### Provided passage
::::::

Really thought provoking post Hutch. Mark does indeed hit on perhaps the biggest hurdle; just having to survive the daily grind limits us (and our children) enormously.
My parents had very little money and we lived in an isolated community (an island) dominated by tourism with little scope for opportunity. Consequently, I left home and moved to the mainland to get a job. I had always thought I wanted to work with computers but fell in to a job with local government because it paid more.
After 8 years of realising this is NOT what I wanted to be doing I jumped out to IT and started at the bottom.
Family life etc. meant hard choices. I was not a young, single guy any more so was instantly behind in that respect and the commitments limited my opportunities (don’t get me wrong, I don’t begrudge my family anything) but because I had spent those 8 years in a field I didn’t want to be in I effectively wasted them as I am now the parent trying to keep food on the table and give my kids more opportunities than I had as a child.
I have dabbled in different areas (was a decent under-18’s badminton player, and one time upcoming club DJ) but life always gets in the way and at 36 I still don’t know what I want to do with my life.
We need a degree of luck and opportunity in one form or another or, like most of us, we have to settle for the mediocre life of eeking out an existence.
Man, that sounds depressing 😉
@gregory – thanks for that philosophy from ramana maharshi. I looked him up (http://en.wikipedia.org/wiki/Ramana_Maharshi). Very interesting man. I like his thinking.
@Julian – when I was undergrad, I could breeze through programming classes, but stuck with finance, my interest going into college. Finance was fine, but I actually no desire to go to New York, the place to DO finance. And now I find myself back in the world of software.
The ease with which coding came to me (and I enjoyed it) was a signal that I ignored. I had already closed off that path before I started college. In retrospect, I should have looked at that harder.
This is something I’m going to impart to my kids – don’t close out possibilities too soon.

::::::

### Material supplied
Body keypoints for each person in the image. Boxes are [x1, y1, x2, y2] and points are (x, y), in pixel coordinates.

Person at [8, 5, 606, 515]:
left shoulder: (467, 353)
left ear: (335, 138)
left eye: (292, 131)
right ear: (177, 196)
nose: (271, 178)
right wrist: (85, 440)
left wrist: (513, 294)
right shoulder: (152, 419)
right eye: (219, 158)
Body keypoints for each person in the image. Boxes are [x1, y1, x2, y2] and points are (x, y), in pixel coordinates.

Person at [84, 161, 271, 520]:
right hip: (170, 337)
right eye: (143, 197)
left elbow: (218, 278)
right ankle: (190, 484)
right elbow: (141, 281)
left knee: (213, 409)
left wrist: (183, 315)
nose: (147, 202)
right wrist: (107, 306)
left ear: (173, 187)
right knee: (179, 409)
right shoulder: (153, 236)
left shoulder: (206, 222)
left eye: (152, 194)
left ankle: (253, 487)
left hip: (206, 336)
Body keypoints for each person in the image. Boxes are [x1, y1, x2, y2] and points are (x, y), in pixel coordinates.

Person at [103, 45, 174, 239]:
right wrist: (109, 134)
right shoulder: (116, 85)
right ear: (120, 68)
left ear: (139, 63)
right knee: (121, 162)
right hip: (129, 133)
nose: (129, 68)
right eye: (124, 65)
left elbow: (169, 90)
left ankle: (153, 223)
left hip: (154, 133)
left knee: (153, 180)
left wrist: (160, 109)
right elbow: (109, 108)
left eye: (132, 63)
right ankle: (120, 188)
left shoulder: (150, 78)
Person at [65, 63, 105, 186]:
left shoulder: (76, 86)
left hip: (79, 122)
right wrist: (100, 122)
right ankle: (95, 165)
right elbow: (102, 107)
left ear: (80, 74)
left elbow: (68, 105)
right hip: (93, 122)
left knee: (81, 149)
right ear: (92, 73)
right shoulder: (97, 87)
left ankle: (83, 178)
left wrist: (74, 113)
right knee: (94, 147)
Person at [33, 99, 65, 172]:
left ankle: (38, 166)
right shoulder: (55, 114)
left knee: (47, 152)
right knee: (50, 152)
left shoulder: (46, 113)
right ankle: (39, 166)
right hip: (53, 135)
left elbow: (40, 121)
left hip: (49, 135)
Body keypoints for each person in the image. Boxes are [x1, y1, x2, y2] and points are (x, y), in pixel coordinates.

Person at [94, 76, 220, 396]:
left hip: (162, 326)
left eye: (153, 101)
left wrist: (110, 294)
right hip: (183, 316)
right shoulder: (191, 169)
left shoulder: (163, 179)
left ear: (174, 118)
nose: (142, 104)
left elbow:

::::::

### Tasks
- A) Translate this sentence from the comments on career choices into Spanish: "The ease with which coding came to me (and I enjoyed it) was a signal that I ignored."
- B) Pick up the comment thread about career choices and opportunity after its final sentence, and write what comes next.

### Outputs for the tasks
- A) La facilidad con la que se me daba la programación (y la disfrutaba) fue una señal que ignoré.

- B)
@Colin – that’s a really good telling of your story. Thank you for that. It actually helps me understand you better. And your story is one that applies to me as well. I didn’t jump into software until I was 32, meaning my first 10 years out of college had little to do with where I am now. And yes, it does put you behind those who knew they wanted to do software right off the bat.
I do hope to overcome the career delay I’ve given myself. But even if I can’t, as long as I can work and be there for my kids, I’ll still have amounted to something. 😉
I feel like the only person in the world that does not believe in natural talent…. or at least for the sake of argument, that believing in natural talent will do nothing but stop you from archiving your highest potential in things.
if you work hard and put vast amounts of energy and effort into something you will be successful in it, whether or not you’re good at something just relies on your past experiences and the way you have been taught. people who blame the fact they are just not talented in it are possibly giving up to soon or using it as an excuse to themselves to quit.
think about what advantage believing in natural talent is giving you when you try new things.
my main point i guess is, that if tiger woods put the same energy, determination, and effort he put into golf since he was young… into something else…. he would also be one of the best in that field also.